Work instructions:
Rewrite the lines below with every "chart" changed to "graph" and nothing else altered, leaving out the pictures.

====== Materials provided ======

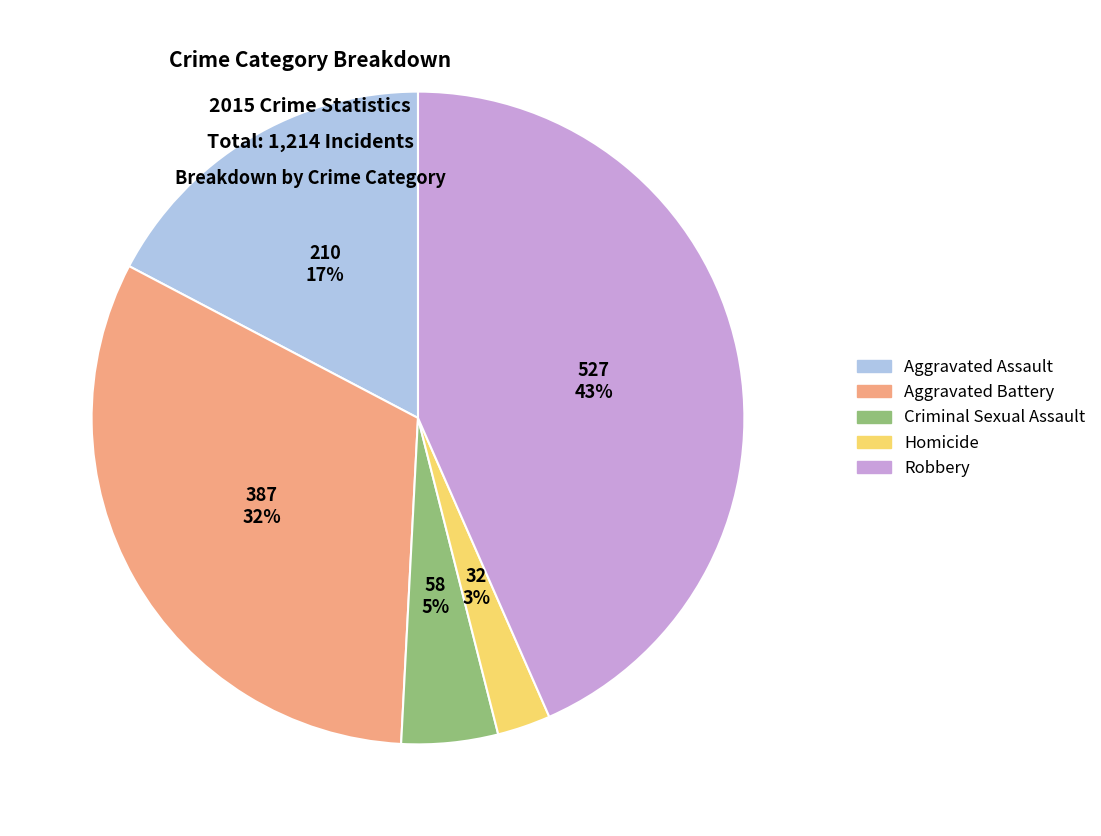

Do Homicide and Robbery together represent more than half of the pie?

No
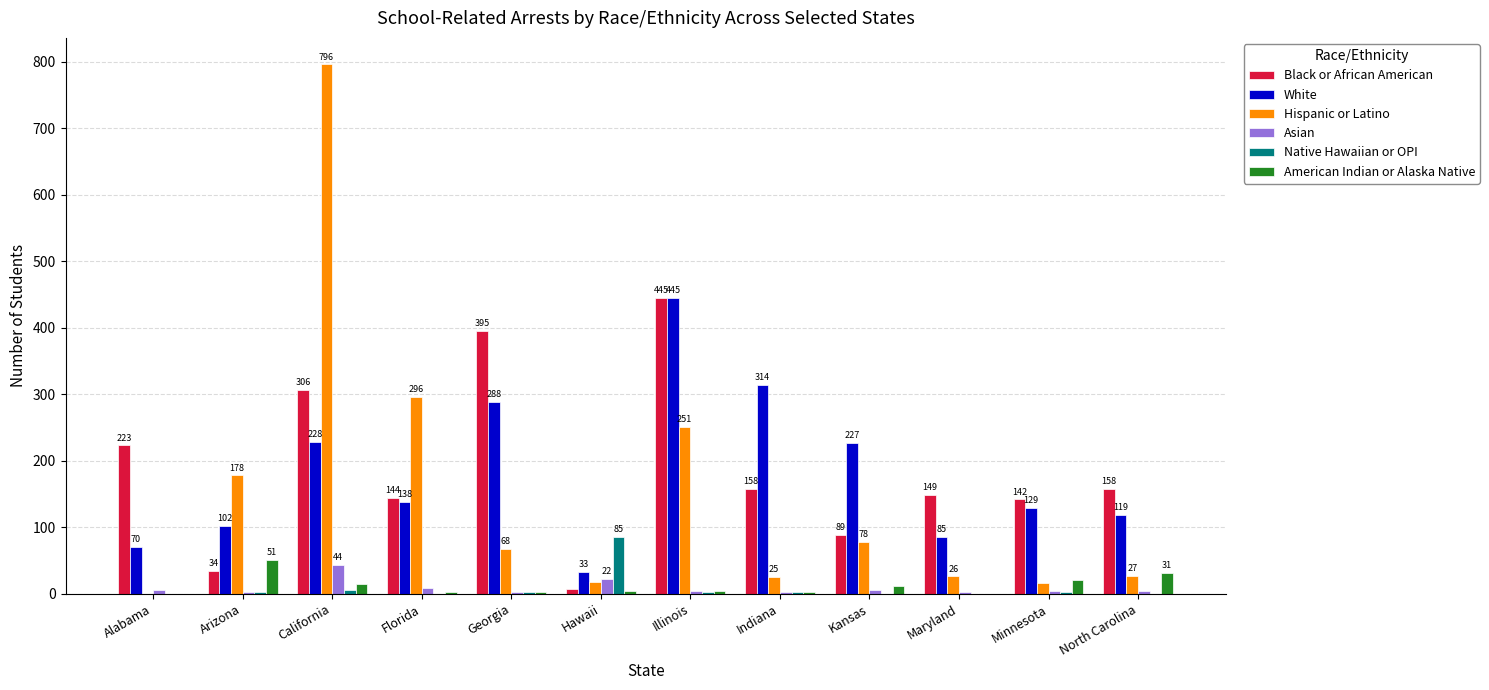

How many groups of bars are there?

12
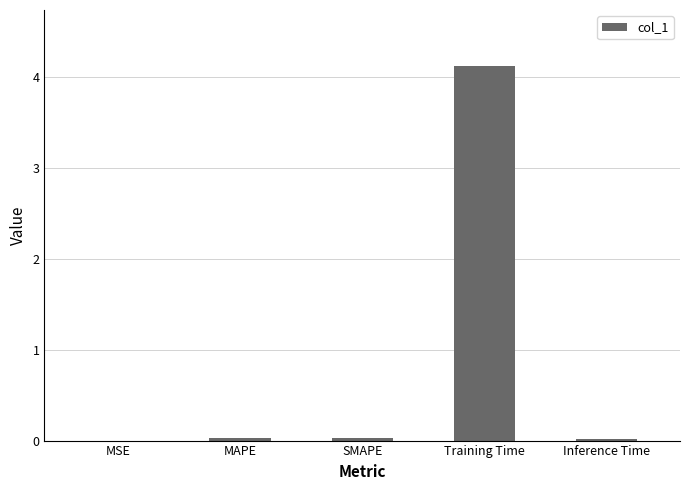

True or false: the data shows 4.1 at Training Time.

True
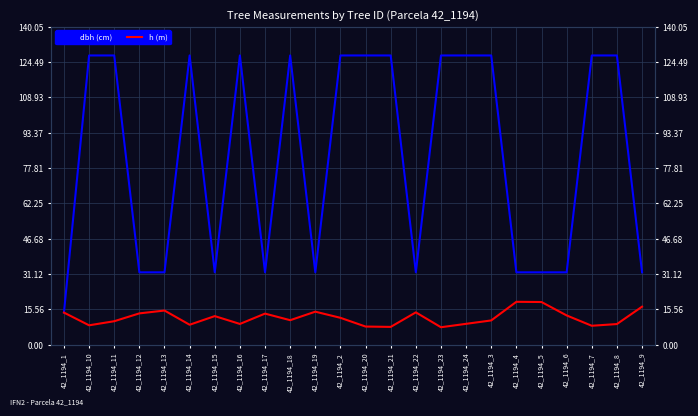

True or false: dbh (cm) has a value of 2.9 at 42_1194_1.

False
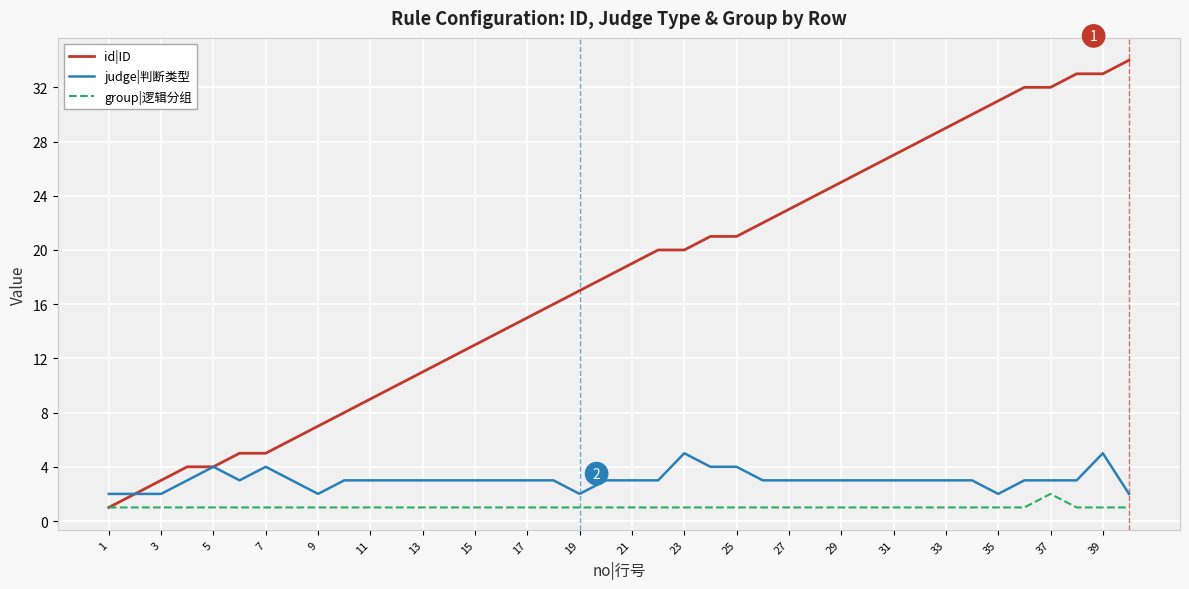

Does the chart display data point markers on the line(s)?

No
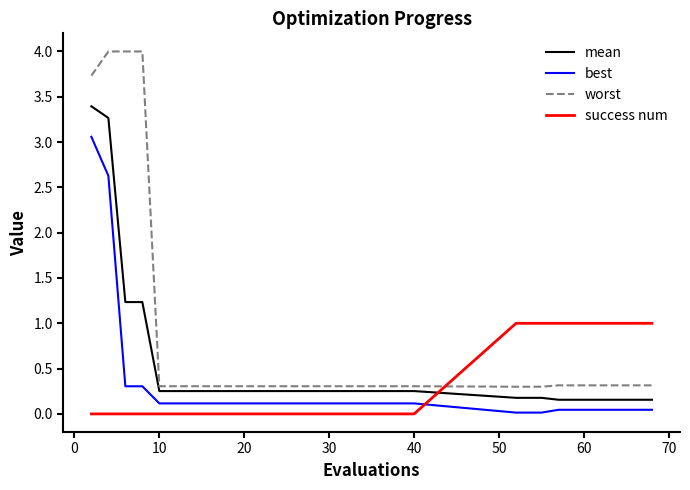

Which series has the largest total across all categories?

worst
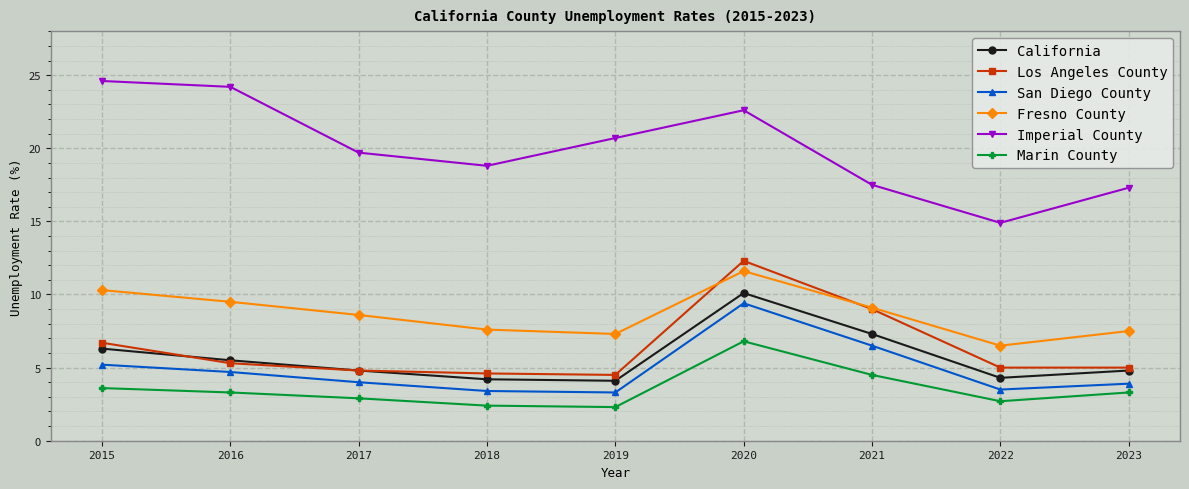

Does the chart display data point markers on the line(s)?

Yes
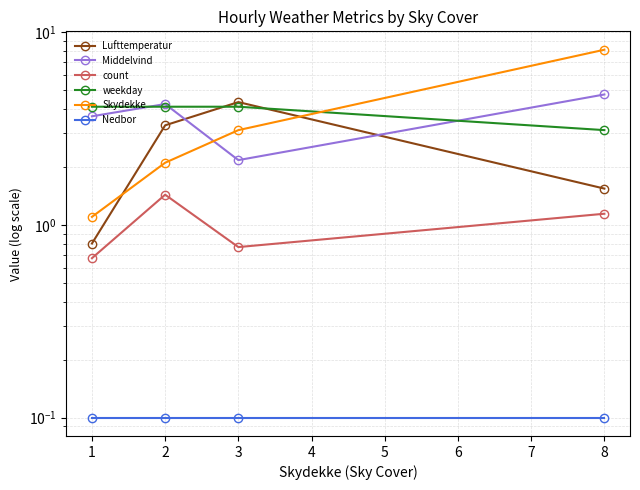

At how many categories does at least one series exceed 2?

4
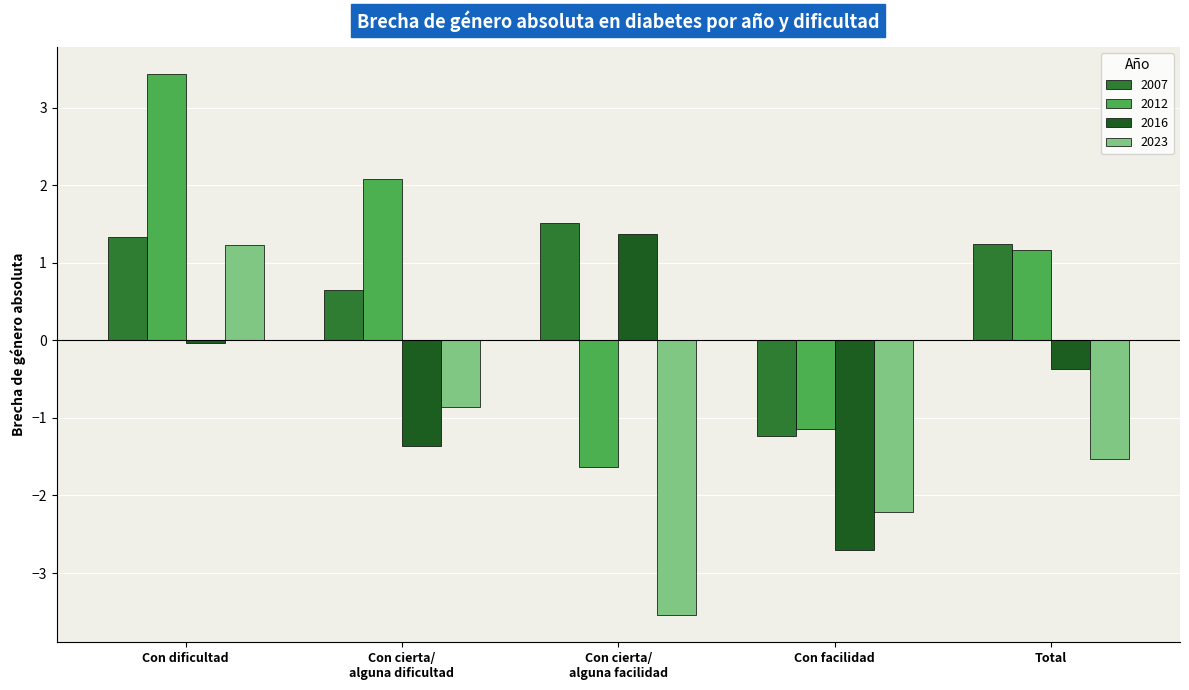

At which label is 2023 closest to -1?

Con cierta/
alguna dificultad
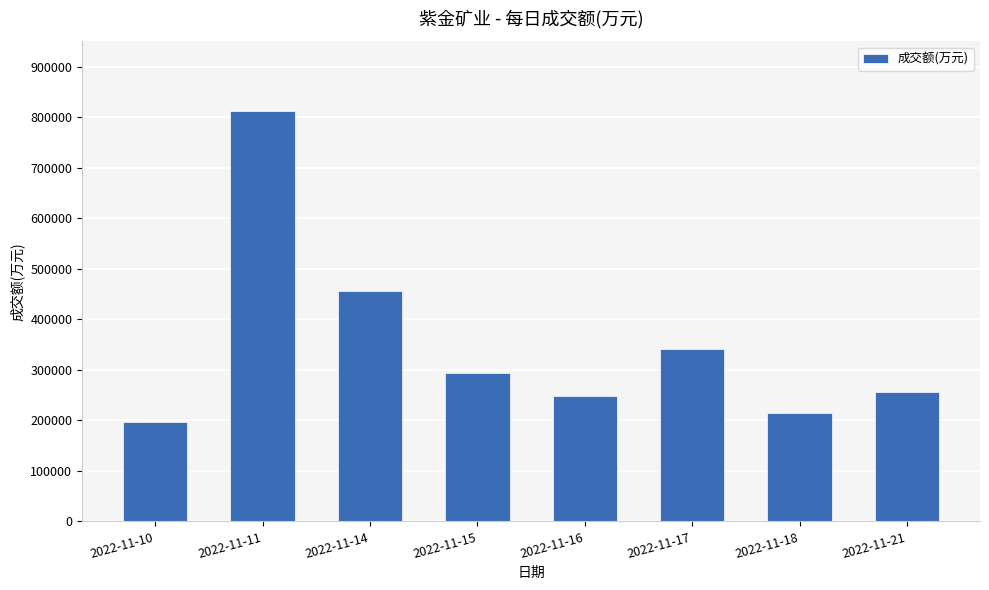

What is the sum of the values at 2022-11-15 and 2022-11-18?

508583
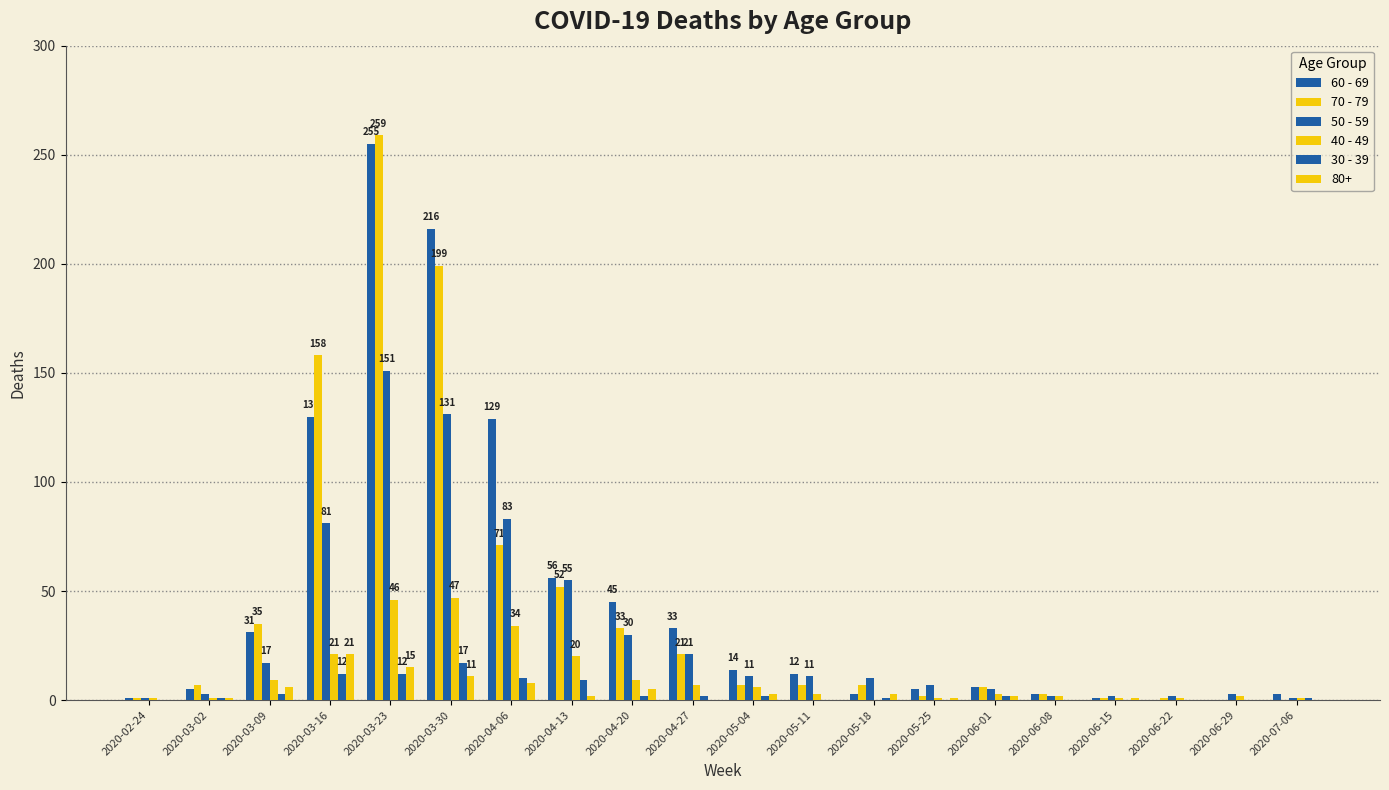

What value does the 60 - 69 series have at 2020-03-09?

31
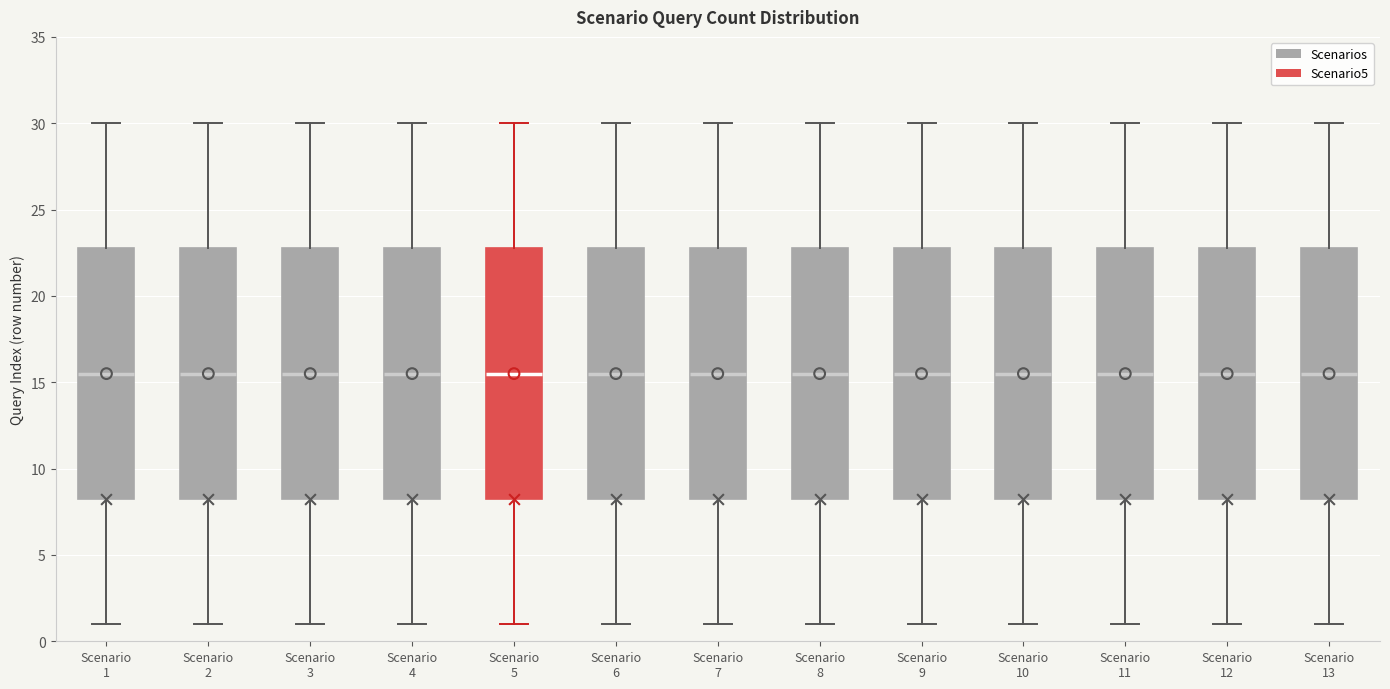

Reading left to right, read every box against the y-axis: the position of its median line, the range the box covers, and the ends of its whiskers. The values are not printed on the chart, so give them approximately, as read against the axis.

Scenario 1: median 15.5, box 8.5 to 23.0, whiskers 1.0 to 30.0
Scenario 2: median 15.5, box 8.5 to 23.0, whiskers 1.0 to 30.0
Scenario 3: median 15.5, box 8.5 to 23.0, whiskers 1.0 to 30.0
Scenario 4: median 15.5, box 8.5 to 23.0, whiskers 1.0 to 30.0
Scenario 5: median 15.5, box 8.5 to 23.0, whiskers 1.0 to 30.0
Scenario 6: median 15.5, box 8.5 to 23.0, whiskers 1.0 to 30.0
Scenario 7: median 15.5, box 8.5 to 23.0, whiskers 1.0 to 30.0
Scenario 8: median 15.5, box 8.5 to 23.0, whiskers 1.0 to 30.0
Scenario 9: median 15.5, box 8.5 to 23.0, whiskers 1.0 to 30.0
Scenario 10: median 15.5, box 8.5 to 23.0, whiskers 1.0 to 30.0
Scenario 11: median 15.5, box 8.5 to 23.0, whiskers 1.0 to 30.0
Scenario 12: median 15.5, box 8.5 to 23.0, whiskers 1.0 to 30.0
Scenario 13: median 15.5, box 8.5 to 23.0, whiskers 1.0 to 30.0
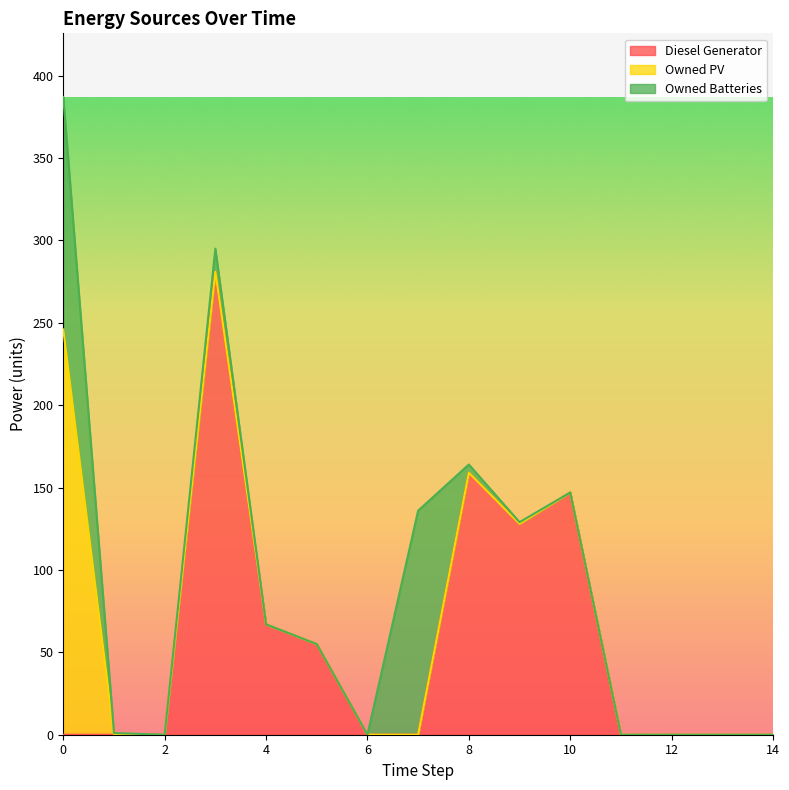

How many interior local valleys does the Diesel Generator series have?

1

======

Response to this task:
Do Homicide and Robbery together represent more than half of the pie?

No

How many groups of bars are there?

12

True or false: the data shows 4.1 at Training Time.

True

True or false: dbh (cm) has a value of 2.9 at 42_1194_1.

False

Does the graph display data point markers on the line(s)?

No

Which series has the largest total across all categories?

worst

Does the graph display data point markers on the line(s)?

Yes

At how many categories does at least one series exceed 2?

4

At which label is 2023 closest to -1?

Con cierta/
alguna dificultad

What is the sum of the values at 2022-11-15 and 2022-11-18?

508583

What value does the 60 - 69 series have at 2020-03-09?

31

Reading left to right, read every box against the y-axis: the position of its median line, the range the box covers, and the ends of its whiskers. The values are not printed on the graph, so give them approximately, as read against the axis.

Scenario 1: median 15.5, box 8.5 to 23.0, whiskers 1.0 to 30.0
Scenario 2: median 15.5, box 8.5 to 23.0, whiskers 1.0 to 30.0
Scenario 3: median 15.5, box 8.5 to 23.0, whiskers 1.0 to 30.0
Scenario 4: median 15.5, box 8.5 to 23.0, whiskers 1.0 to 30.0
Scenario 5: median 15.5, box 8.5 to 23.0, whiskers 1.0 to 30.0
Scenario 6: median 15.5, box 8.5 to 23.0, whiskers 1.0 to 30.0
Scenario 7: median 15.5, box 8.5 to 23.0, whiskers 1.0 to 30.0
Scenario 8: median 15.5, box 8.5 to 23.0, whiskers 1.0 to 30.0
Scenario 9: median 15.5, box 8.5 to 23.0, whiskers 1.0 to 30.0
Scenario 10: median 15.5, box 8.5 to 23.0, whiskers 1.0 to 30.0
Scenario 11: median 15.5, box 8.5 to 23.0, whiskers 1.0 to 30.0
Scenario 12: median 15.5, box 8.5 to 23.0, whiskers 1.0 to 30.0
Scenario 13: median 15.5, box 8.5 to 23.0, whiskers 1.0 to 30.0

How many interior local valleys does the Diesel Generator series have?

1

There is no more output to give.